Entries taken from a collection
Content starts
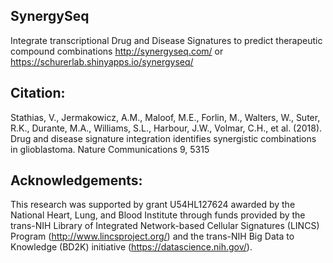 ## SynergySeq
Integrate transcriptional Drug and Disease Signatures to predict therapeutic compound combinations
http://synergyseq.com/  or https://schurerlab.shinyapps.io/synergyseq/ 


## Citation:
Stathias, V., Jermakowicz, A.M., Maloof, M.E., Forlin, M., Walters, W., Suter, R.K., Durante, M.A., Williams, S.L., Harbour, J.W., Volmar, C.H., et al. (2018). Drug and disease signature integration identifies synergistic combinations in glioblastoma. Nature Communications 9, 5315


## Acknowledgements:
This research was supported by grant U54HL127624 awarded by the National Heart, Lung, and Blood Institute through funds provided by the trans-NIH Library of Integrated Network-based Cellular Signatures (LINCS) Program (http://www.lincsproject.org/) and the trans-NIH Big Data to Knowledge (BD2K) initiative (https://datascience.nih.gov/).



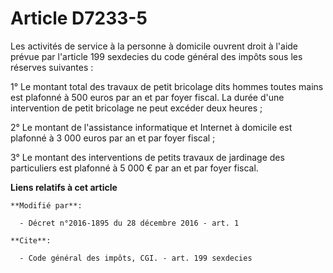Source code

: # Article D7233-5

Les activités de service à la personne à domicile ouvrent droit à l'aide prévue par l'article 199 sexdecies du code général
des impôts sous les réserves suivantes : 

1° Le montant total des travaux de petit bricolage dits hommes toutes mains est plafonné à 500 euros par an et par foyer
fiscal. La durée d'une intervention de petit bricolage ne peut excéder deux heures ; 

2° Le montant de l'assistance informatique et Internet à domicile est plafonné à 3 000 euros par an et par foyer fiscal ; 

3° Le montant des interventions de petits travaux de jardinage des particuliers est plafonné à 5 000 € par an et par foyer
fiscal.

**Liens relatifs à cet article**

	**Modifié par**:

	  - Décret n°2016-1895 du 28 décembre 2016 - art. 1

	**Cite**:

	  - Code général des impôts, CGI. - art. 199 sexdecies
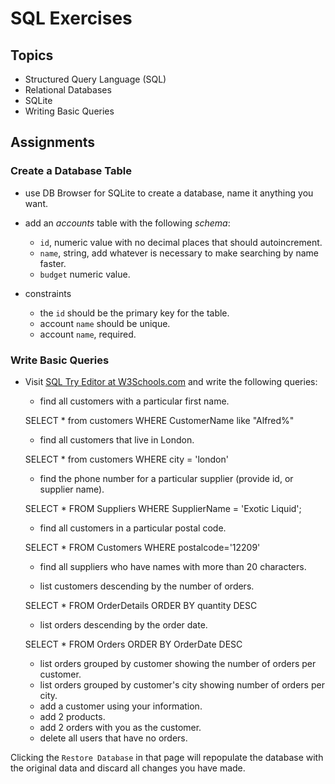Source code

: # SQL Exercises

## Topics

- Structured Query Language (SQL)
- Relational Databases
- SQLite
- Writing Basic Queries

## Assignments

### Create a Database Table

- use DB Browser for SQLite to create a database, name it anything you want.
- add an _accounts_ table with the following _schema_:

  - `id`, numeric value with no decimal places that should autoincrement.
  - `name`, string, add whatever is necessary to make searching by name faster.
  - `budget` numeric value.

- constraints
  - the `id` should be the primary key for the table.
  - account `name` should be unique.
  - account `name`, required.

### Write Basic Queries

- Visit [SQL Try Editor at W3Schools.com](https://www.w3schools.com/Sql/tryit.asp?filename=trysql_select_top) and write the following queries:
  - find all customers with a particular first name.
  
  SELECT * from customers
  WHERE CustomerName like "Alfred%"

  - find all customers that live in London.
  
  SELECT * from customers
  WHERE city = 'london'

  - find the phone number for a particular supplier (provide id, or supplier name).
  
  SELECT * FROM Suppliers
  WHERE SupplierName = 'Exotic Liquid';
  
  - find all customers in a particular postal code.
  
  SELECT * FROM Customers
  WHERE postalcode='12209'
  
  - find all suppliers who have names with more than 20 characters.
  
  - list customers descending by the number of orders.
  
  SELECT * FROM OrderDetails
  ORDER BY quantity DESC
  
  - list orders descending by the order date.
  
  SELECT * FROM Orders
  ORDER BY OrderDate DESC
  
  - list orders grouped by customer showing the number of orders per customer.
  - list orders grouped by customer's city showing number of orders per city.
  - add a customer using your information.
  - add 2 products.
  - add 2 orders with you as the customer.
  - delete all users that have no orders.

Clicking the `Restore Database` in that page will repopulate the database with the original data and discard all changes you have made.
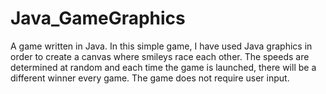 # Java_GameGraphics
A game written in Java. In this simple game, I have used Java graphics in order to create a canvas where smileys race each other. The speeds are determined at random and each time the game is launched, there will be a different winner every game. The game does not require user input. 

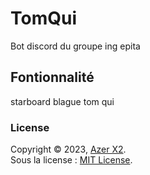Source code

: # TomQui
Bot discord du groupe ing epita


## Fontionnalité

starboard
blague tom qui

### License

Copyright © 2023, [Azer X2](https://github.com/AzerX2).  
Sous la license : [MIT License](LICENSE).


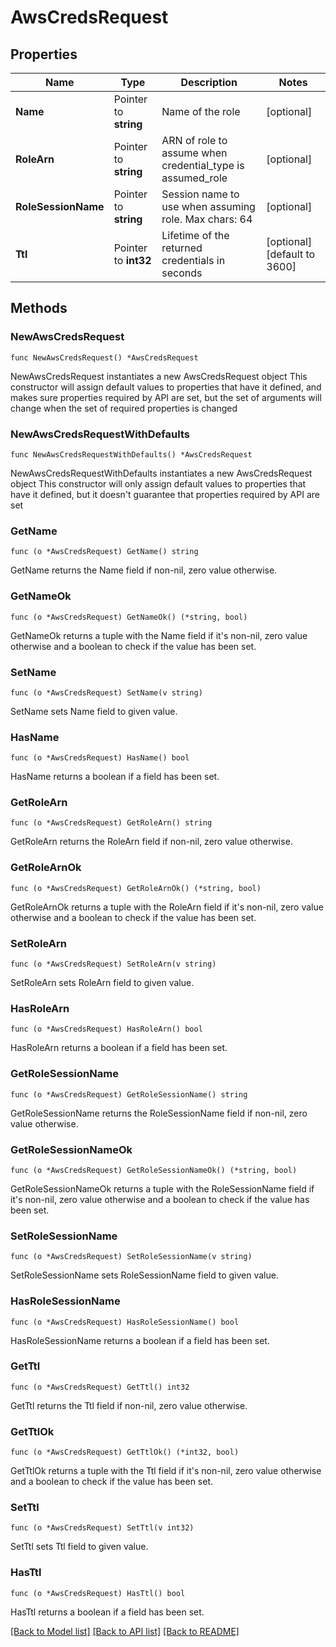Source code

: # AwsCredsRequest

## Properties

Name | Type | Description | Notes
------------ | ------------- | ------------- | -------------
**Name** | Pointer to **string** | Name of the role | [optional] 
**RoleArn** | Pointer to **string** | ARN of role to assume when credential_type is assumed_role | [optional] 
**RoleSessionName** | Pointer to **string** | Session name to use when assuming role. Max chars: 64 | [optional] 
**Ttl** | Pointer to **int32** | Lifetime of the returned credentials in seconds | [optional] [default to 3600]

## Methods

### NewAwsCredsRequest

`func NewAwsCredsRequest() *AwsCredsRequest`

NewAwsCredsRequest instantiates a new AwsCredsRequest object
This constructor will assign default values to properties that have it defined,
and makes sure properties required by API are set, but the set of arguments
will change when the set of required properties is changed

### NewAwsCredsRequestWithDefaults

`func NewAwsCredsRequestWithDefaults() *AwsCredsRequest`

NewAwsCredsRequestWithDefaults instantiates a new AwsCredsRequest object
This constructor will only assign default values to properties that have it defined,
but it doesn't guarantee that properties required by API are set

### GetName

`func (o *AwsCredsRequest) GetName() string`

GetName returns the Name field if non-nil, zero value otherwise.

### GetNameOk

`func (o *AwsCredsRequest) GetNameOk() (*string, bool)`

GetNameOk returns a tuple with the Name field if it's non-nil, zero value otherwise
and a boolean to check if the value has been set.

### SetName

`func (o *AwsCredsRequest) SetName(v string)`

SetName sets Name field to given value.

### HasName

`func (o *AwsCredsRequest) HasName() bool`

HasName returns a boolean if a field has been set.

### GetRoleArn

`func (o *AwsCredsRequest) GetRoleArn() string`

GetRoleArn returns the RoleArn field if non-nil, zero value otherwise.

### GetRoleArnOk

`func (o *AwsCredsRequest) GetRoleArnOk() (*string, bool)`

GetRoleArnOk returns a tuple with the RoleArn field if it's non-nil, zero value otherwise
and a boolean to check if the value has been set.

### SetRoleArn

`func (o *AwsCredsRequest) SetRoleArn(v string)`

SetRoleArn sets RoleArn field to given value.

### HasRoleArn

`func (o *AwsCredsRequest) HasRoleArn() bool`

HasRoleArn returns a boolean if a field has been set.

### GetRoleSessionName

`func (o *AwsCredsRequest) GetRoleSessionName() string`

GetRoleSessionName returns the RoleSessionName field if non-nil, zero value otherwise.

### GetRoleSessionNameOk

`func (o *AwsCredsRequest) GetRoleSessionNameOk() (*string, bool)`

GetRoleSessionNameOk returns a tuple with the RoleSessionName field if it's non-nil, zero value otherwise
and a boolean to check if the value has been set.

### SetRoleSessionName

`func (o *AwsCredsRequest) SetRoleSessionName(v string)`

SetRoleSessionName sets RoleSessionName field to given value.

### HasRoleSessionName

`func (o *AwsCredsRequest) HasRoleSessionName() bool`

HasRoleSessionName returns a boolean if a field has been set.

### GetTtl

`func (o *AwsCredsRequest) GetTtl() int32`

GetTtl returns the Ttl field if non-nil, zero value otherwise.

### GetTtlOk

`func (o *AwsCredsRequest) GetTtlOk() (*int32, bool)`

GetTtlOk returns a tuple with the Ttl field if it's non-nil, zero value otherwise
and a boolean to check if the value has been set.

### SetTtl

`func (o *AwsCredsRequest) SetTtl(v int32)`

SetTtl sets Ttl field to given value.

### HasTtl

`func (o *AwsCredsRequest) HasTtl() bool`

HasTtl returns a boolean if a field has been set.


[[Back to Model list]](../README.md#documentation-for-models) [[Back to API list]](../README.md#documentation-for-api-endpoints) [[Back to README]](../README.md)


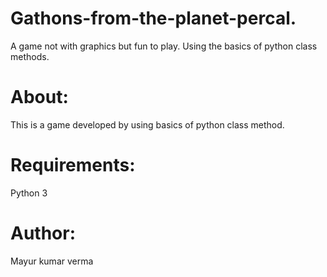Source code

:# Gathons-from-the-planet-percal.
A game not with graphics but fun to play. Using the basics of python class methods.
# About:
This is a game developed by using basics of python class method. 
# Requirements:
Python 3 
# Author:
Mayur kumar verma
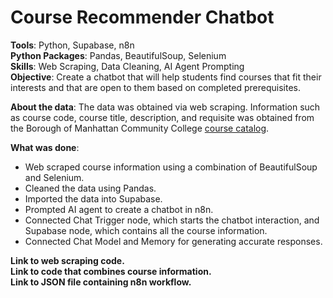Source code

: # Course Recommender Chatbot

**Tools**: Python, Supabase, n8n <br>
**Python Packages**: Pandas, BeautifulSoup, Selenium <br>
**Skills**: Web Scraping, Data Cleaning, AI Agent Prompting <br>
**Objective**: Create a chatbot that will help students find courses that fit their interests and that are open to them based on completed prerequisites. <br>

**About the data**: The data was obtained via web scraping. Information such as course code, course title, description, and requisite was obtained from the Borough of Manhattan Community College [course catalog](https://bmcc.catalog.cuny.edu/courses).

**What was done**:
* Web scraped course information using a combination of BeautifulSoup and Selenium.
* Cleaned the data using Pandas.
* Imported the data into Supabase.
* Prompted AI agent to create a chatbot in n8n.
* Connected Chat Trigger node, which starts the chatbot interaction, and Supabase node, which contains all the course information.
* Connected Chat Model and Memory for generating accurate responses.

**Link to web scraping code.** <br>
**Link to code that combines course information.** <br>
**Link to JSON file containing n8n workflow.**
Content ends
What you have to do: Your task is to reproduce the entries above word for word, from the first line through the line with "2° Le montant", and please leave out any pictures.

Written solution:
 ## SynergySeq
Integrate transcriptional Drug and Disease Signatures to predict therapeutic compound combinations
http://synergyseq.com/  or https://schurerlab.shinyapps.io/synergyseq/ 


## Citation:
Stathias, V., Jermakowicz, A.M., Maloof, M.E., Forlin, M., Walters, W., Suter, R.K., Durante, M.A., Williams, S.L., Harbour, J.W., Volmar, C.H., et al. (2018). Drug and disease signature integration identifies synergistic combinations in glioblastoma. Nature Communications 9, 5315


## Acknowledgements:
This research was supported by grant U54HL127624 awarded by the National Heart, Lung, and Blood Institute through funds provided by the trans-NIH Library of Integrated Network-based Cellular Signatures (LINCS) Program (http://www.lincsproject.org/) and the trans-NIH Big Data to Knowledge (BD2K) initiative (https://datascience.nih.gov/).



Source code

: # Article D7233-5

Les activités de service à la personne à domicile ouvrent droit à l'aide prévue par l'article 199 sexdecies du code général
des impôts sous les réserves suivantes : 

1° Le montant total des travaux de petit bricolage dits hommes toutes mains est plafonné à 500 euros par an et par foyer
fiscal. La durée d'une intervention de petit bricolage ne peut excéder deux heures ; 

2° Le montant de l'assistance informatique et Internet à domicile est plafonné à 3 000 euros par an et par foyer fiscal ; 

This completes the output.